The Forks of the Credit Road is one of my favourites in Headwaters. As we approach Ellie’s ice cream shop, once a gas station, both Joan and Peter crane their necks to see the top of the Niagara Escarpment’s cliffs. They’re not the Rocky Mountains, but the 100-metre high ridge impresses the Douglases.
I tell them that when prospectors failed to find gold, they quarried huge slabs of reddish limestone from this area. The train carried the stone to Toronto where it was used for buildings like old city hall. “Around the turn of the last century, there were no trees on this ridge. They’d all been cut down for fuel wood to make lime in giant kilns.”
Half a kilometre later, we pull over by a Credit Valley Conservation sign. Joan and Peter jump from the car and we walk to the Dominion Street bridge. I explain that this spot is the source of the area’s name. The West Credit, whose headwaters we saw in Hillsburgh, and the main Credit, that starts near Orangeville, join here in the Forks of the Credit. “This is a great fly fishing stream,” I add.
I point to the cliffs and tell them the legend of the Devil’s Pulpit before ushering them back into the car. We pass under the 26-metre high trestle and climb up the first rise in the hairpin turn. I pull over near the site of the old railway station where my mother used to flag down the train. I tell them about the wreck (different tracks) that killed seven passengers in 1907 as the train descended the Niagara Escarpment via the Horseshoe Curve. I pull out a photograph taken near this spot in October. “We heard the fall colours were good in Ontario, but this is amazing,” croons Peter.

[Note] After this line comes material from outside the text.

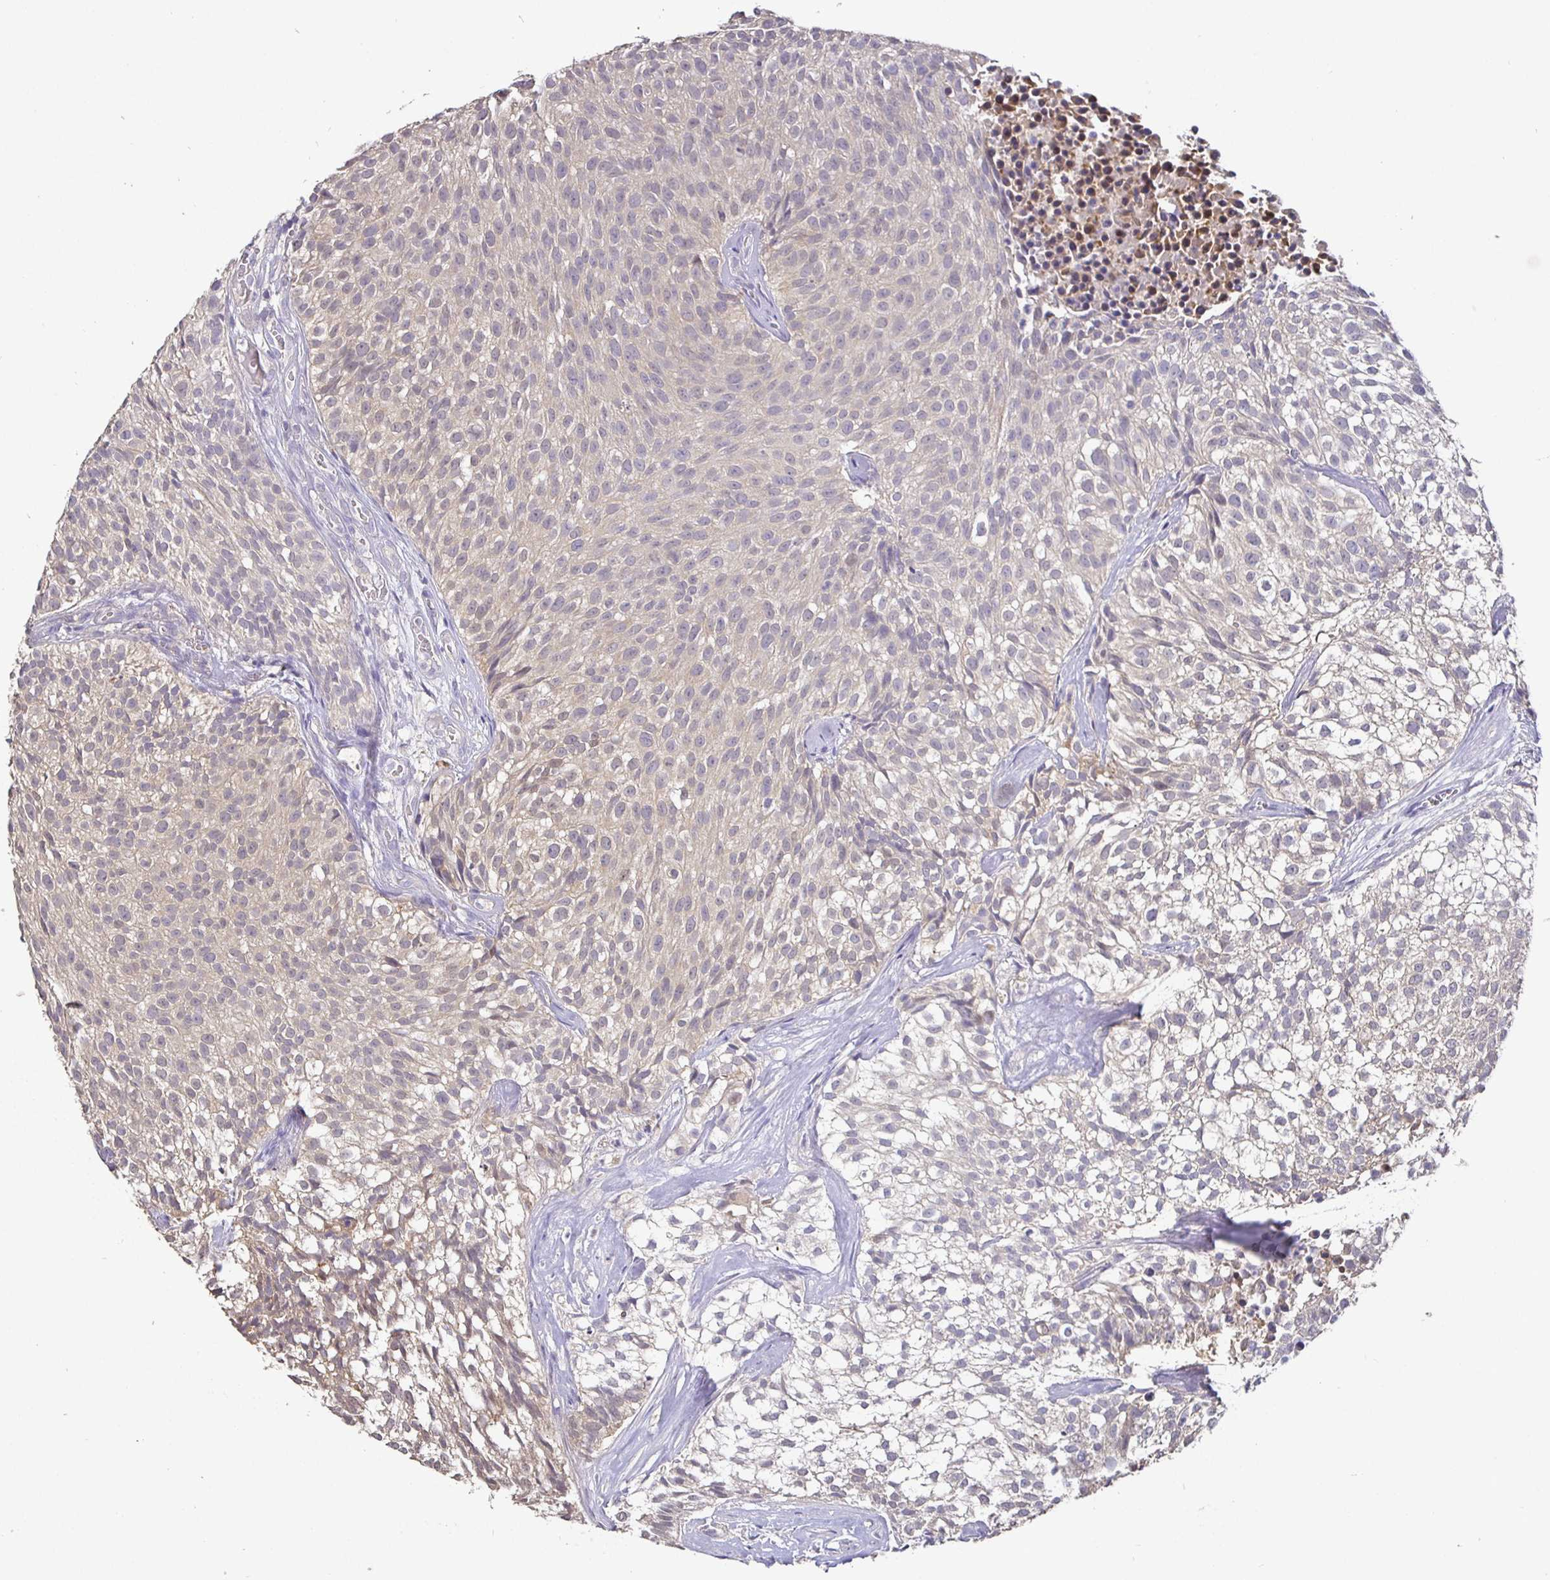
{"staining": {"intensity": "moderate", "quantity": "25%-75%", "location": "cytoplasmic/membranous"}, "tissue": "urothelial cancer", "cell_type": "Tumor cells", "image_type": "cancer", "snomed": [{"axis": "morphology", "description": "Urothelial carcinoma, Low grade"}, {"axis": "topography", "description": "Urinary bladder"}], "caption": "Urothelial cancer stained with a brown dye reveals moderate cytoplasmic/membranous positive expression in approximately 25%-75% of tumor cells.", "gene": "SHISA4", "patient": {"sex": "male", "age": 70}}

We pass the lovely conservation area called Mack’s Park by locals and arrive in Belfountain. It’s Headwaters’ most popular tourist village. I point out the gift shops and spa in what was Trimble’s garage when I was a kid. “Joan,” I say, “go crazy. You can buy a new wardrobe at The Ascot Room or look around the old village store. A landmark, it was built in 1888.” Then I point out my home and promise that if they arrive by 5 or 5:30, a gin and tonic will be waiting for them.
I pull into my driveway and Cheryl meets me at my door. “How did it go?” she wants to know. I tell her she’ll have to ask Joan and Peter herself. An hour later, they trudge up the street. They greet Cheryl cheerily and then fall exhausted onto the couch. With the promised cocktail in hand, they test Cheryl’s knowledge: “What river has its source near your home in Hillsburgh?” they ask. “The Credit,” Cheryl answers smugly. “No,” they chime simultaneously, “it’s the West Credit.”
The Legend of the Devil’s Pulpit
Years ago when indigenous people lived in the Forks of the Credit, a young man from a southern band fell in love with a young woman from a northern band. Having been refused her hand in marriage, the young man stole her away to his home at the cliff’s edge overlooking the Forks of the Credit. When warriors came to rescue the young woman, a battle ensued. The northern band was defeated. Sadly , the young woman did not share her captor’s love, she pined away and died.
Angered by these events, the god of lightning struck the cliff near the young man’s home. A great chasm opened, stranding him on a rocky outcropping. No longer able to reach the mainland the guilty lover starved to death on what became known as the Devil’s Pulpit.
Nicola Ross is an environmental consultant who lives in Belfountain. She is the author of two local histories, Caledon and Dufferin County.